Several weeks later they did spend half a day reshooting scenes that really were fine, and then a week after that there were more reshoots. Lars had won the battle and lost the war.

It was the third time Lars reshot one of Alison’s scenes that her nerves began to fray. Protected by the early buzz, she had managed to stay out of all the wrangling by simply being agreeable, doing a good job, and never showing up late for anything. Actresses who showed up late were regularly dismissed as the lowest form of life by everyone on the set. But when Lars came to the set one day and explained that they were going to have to reshoot for a third time the scene where she was talking to her mother on the telephone, and looking at herself in the mirror, she made a mistake. She asked him why.

“We just need some more colors,” Lars told her, abrupt.

“What kind of ‘colors’?”

“It would be great if you could be putting lipstick on. Looking at yourself and putting lipstick on.”

“While I’m talking on the telephone?”

“Yeah, while you’re talking on the telephone.”

“Do you still want me to start in the kitchen, and then walk over to the mirror?”

“Yes.”

“Yeah, but this isn’t—”

“Isn’t what?” Lars was testy. Which was entirely unfair; the boys talked back to him all the time, and he never got testy with them. She should be allowed to ask a
question.

She had the phone in her hand. She held it up for him. “You can’t actually—okay. Look.” She marched over to the kitchenette part of the ratty apartment set and held the phone to her ear. “Okay, I’m on the phone,” she announced. “I’m talking talking talking to my mother in the States. I walk over to the mirror to look at myself, I’m not sure why, but I do it, and now I reach for a lipstick which you need two hands to open, so in spite of the fact that I’m on the phone I reach for the lipstick and do what, hold it on my shoulder, while I open the lipstick? It’s a
cell
phone. You can’t hold a cell phone with your shoulder, to your ear.”

“Set the phone on the dresser.”

“Like, while she’s talking?”

“I would really like you to put lipstick on.”

“But—”


Just do it, Alison.

“This is the third time we’ve shot this stupid phone call,” she said, and there was no question, she was tired and edgy. “What is the fucking deal?”

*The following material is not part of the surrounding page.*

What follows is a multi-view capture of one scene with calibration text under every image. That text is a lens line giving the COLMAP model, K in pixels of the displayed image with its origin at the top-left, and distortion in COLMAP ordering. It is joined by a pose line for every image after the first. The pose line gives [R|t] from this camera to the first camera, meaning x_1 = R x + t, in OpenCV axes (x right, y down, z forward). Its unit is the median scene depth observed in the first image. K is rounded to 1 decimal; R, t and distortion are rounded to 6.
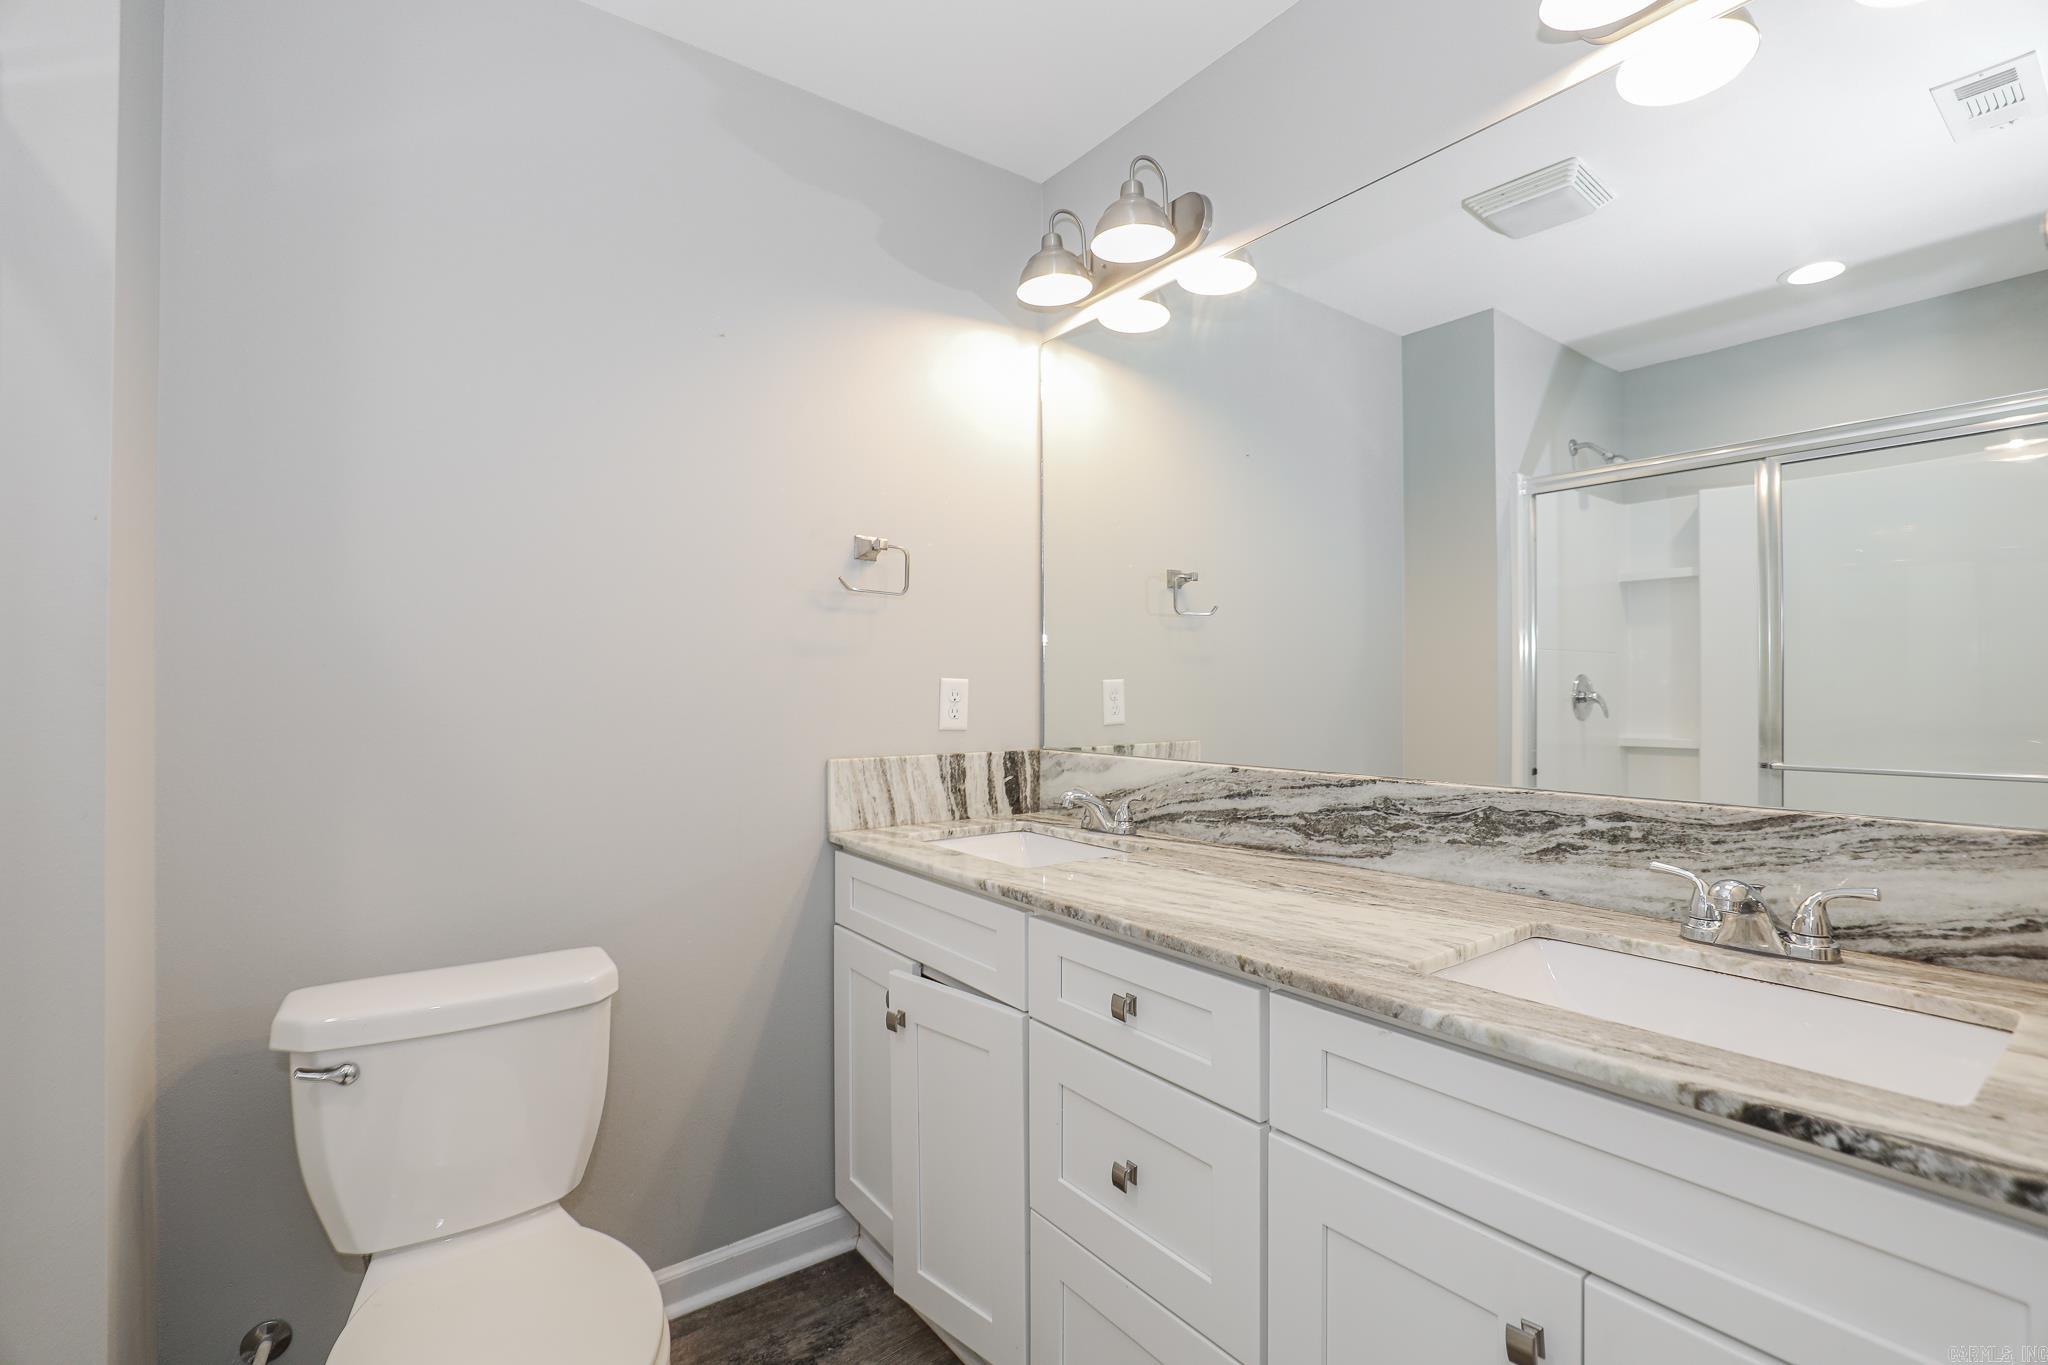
lens RADIAL K [[929.0, 0, 1026.9], [0, 929.0, 671.0], [0, 0, 1]] dist [-0.020426, 0.004122]
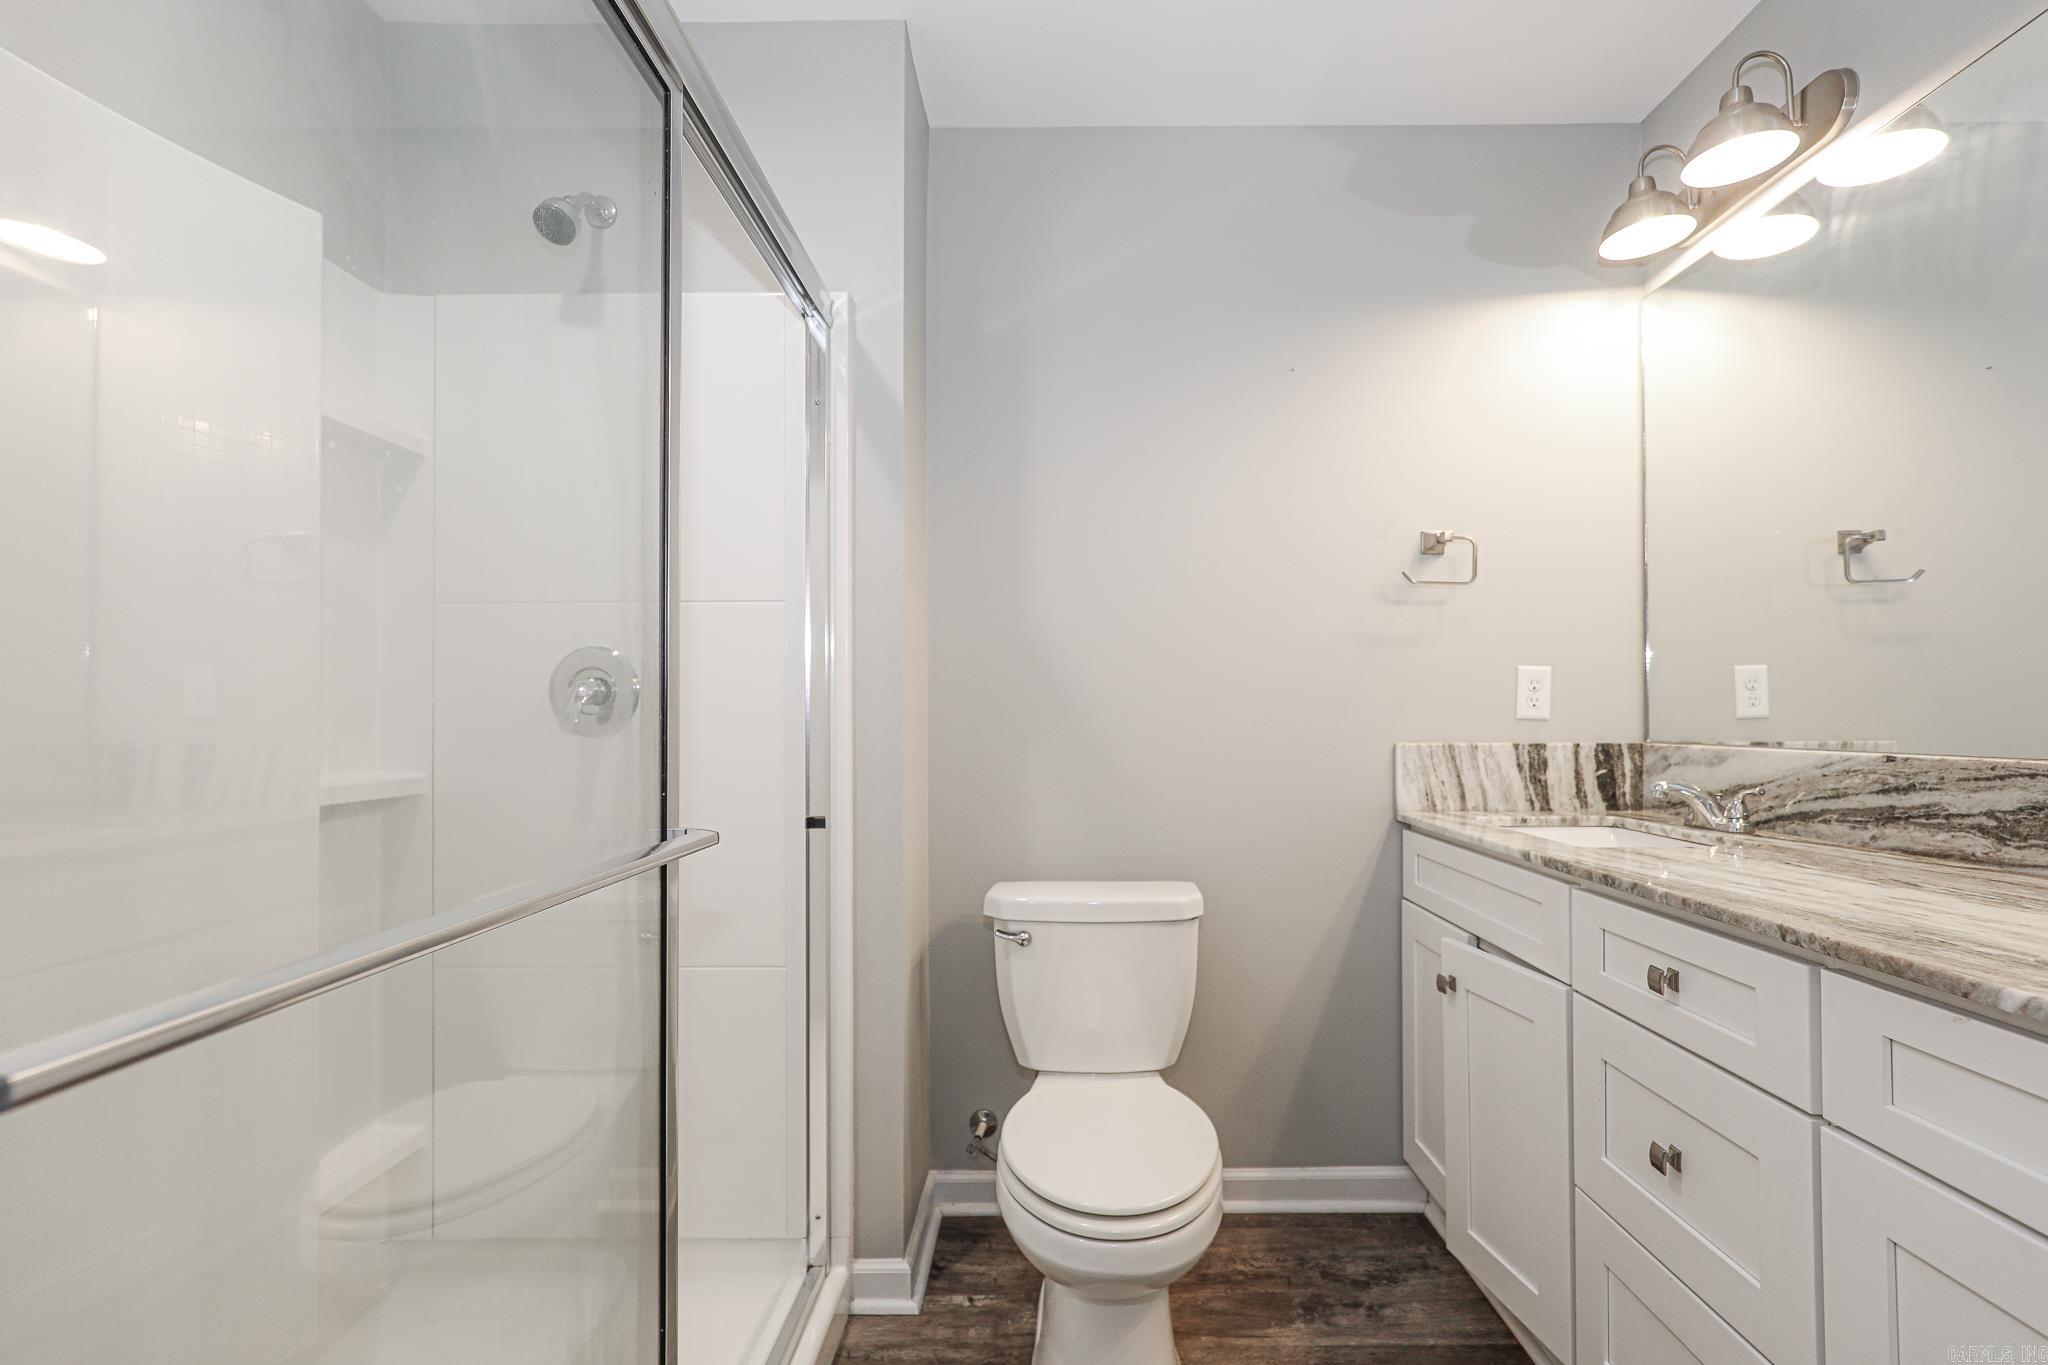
lens RADIAL K [[929.0, 0, 1023.4], [0, 929.0, 694.9], [0, 0, 1]] dist [-0.020426, 0.004122]
pose [[0.779747, -0.011664, -0.625986, 0.132529], [0.008291, 0.999931, -0.008304, 0.050440], [0.626040, 0.001285, 0.779790, -0.106486]]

Lars turned and stormed off the set.

The fucking deal, as it turned out, was that Gordon had decided that he wanted to see Alison putting on lipstick while she chatted on the phone. The first time this request had come down the chain of command to Lars, all the intermediaries had interpreted Gordon’s request with too much complexity: He wanted to see a more sexualized version of the character. Alison was playing her too soft. She should be more cunning. These instructions had been delivered with so much determination that Lars had shrugged and agreed finally to the first request for a reshoot. But the first reshoot was unsatisfactory. She was playing it more cunning, yes, but where was the lipstick? Why wasn’t she putting on lipstick? When this question made its way down the chain of command to Lars, it was a bad day. He couldn’t believe that the head of a studio would be thinking about an actress putting on lipstick. He also was in no mood to cooperate. Gordon had recently fired the fifth writer the studio had hired to do petty rewrites and they were now scrambling for some other WGA hack who would cost an arm and a leg while delivering nothing but shit dialogue. And then the bean counters would call and scream at him about going over budget. The studio was out of control; his producer Norbert was a useless, incompetent toady; and the budget was soaring, not because he couldn’t control it but rather because Norbert couldn’t control Gordon and Gordon couldn’t control himself, and kept insisting on more of everything: more costumes, more extras, more writers, more sets. Doing a second reshoot of Alison in front of a mirror was insane. He would do it, but it was insane. He put a different costume on her, hoping that Norbert and Gordon would feel like the studio had been placated, and left it at that. When Gordon came back a third time with the demand that he see her putting on the lipstick, Lars hit the roof. But, as one underling pointed out, that was
always
what Gordon had been asking for. Gordon had a right to be angry. It was the simplest of requests, to see Alison putting on lipstick while she talked on the phone! He was the head of the studio. What was the big deal?